Pero hay más puntos comunes, más cruces. Porque éste es un libro de historias entrelazadas, con personajes que van y vienen, que comparten la tristeza y el hastío, pero también la capacidad de ver lo que otros ya no ven; de sorprenderse con lo que ha dejado de causar sorpresa en los demás. Éste es un elenco de personajes anónimos, de los que sin embargo a veces tenemos un nombre y un apellido, como si se tratara de una lista de víctimas de alguna catástrofe en tierra ajena: Fernando Jopia, Matt y Emily Lekker, Julia Cardona, Eduardo Choque, Guillermina Vega, Tai Hiromi, Manuel Ríos, Enrique Bas. Ellos y los demás personajes sin nombre podrían ser parte de una única historia fragmentada. Una historia que va dando un pase a la otra, como en un rompecabezas o en una posta de palabras. A veces un pequeño guiño, a veces una imagen fija, recurrente: el punto en el mapa donde el río Loa desemboca en el mar, el aire que parece agua hirviendo sobre las carreteras, la vista de las chimeneas y los bloques de humo que salen de la mina de Chuquicamata, el agua con arsénico que toman los habitantes a diario, la luz del atardecer, del amanecer, del mediodía; la luz del sol atravesando las ramas de un árbol que se resisten al viento, la sombra de las nubes sobre la tierra, el invierno altiplánico, el recuerdo macabro de la Caravana de la Muerte, el Blockbuster que ya no existe, la población migrante, los sueños recurrentes de los personajes, los correos electrónicos, el chateo, las sesiones solitarias en Facebook, las piezas de residenciales baratas, los cubrecamas de diseño floreado, el mall de Calama, una bolsa plástica celeste que vuela por el desierto de Atacama, hombres y mujeres, padres e hijos que corren y que, al correr, recuerdan a sus hijos o a sus padres ausentes.
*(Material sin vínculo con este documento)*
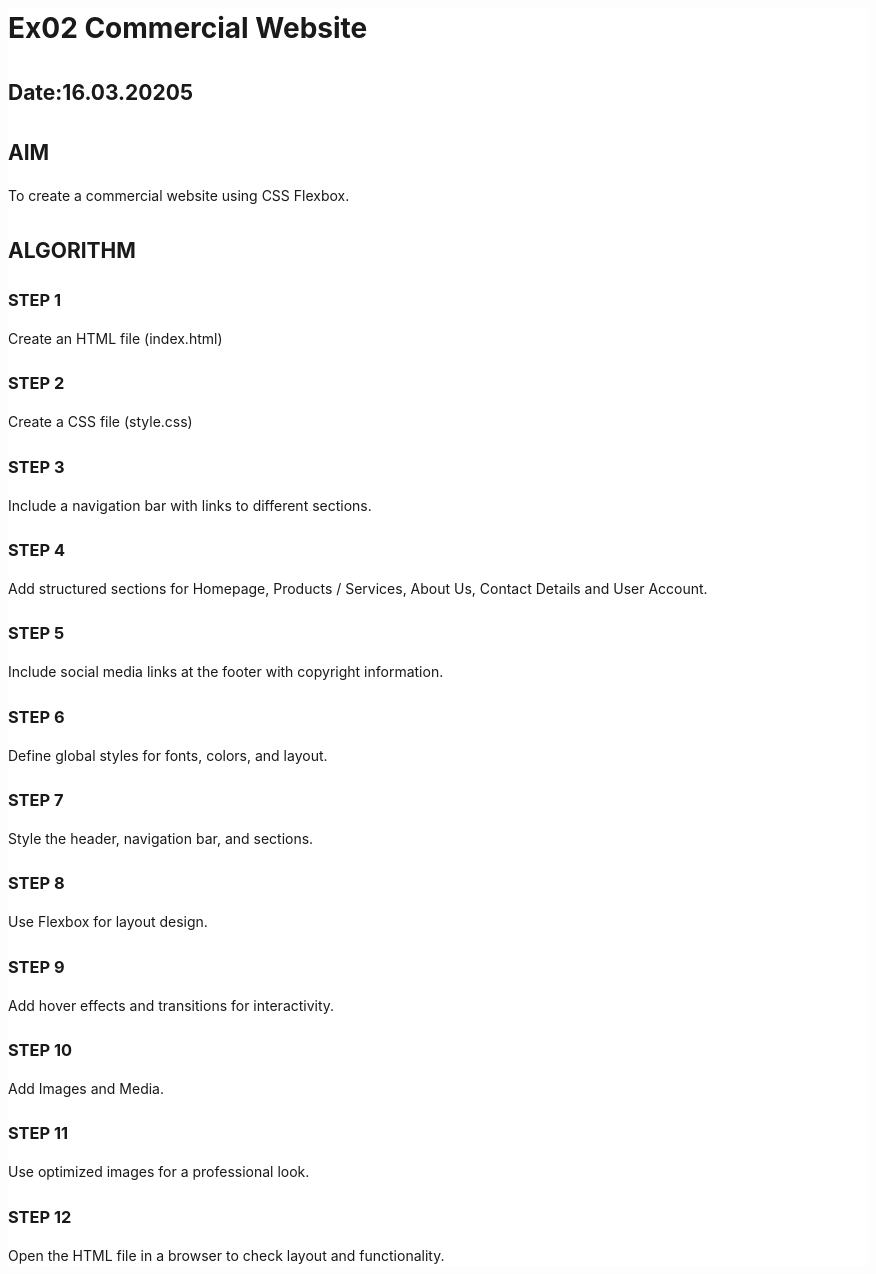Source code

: # Ex02 Commercial Website
## Date:16.03.20205

## AIM
To create a commercial website using CSS Flexbox.

## ALGORITHM
### STEP 1
Create an HTML file (index.html)

### STEP 2
Create a CSS file (style.css)

### STEP 3
Include a navigation bar with links to different sections.

### STEP 4
Add structured sections for Homepage, Products / Services, About Us, Contact Details and User Account.

### STEP 5
Include social media links at the footer with copyright information.

### STEP 6
Define global styles for fonts, colors, and layout.

### STEP 7
Style the header, navigation bar, and sections.

### STEP 8
Use Flexbox for layout design.

### STEP 9
Add hover effects and transitions for interactivity.

### STEP 10
Add Images and Media.

### STEP 11
Use optimized images for a professional look.

### STEP 12
Open the HTML file in a browser to check layout and functionality.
La filiación aparece como un eje a partir del cual todos (o casi todos) los protagonistas se movilizan. Seguir los pasos de un hijo muerto hasta llegar al punto donde el río se junta con el mar, prostituirse en esta tierra extranjera para enviar fotos del desierto y dinero a una hija que cree que su madre es astronauta, viajar al entierro del padre y empezar tal vez a conocerlo, espiar a la hija adolescente que no sabe que este hombre que la observa es su padre. Sólo uno de estos relatos no transcurre en el norte de Chile, sino en Santiago. Pero el nexo con Calama estará, nuevamente, en la filiación. Durante un año (el año más caluroso de la historia, según nos dirá el protagonista que ha dicho su madre y así lo habrá escrito también uno de los personajes del primer relato del libro) asistimos al registro minucioso, obsesivo, de un mismo paisaje: la textura continua de la cordillera de los Andes, el cielo con sus nubes o su celeste blanquecino, un mirador en el cerro Santa Lucía, las ramas de un árbol allá, al otro lado de la ventana. Vemos el paisaje inmediato que registra el protagonista en esta suerte de diario de quietud. Un cuadro de fotografías que van cambiando casi imperceptiblemente. Como si una cámara registrara el mismo encuadre durante un año. Pero vemos también el transcurrir noticioso del tiempo en el mundo y, sobre todo, el ciclo de vida que acompaña al protagonista. Cómo va cambiando el clima, cómo va cambiando el mundo, cómo el que observa experimenta variaciones en su mirada. Un cambio minúsculo que será, sin embargo, una vuelta de página irrevocable. La madre allá lejos; el hijo navegando, a fin de cuentas, por estas ciento veintiocho páginas directo hacia ella.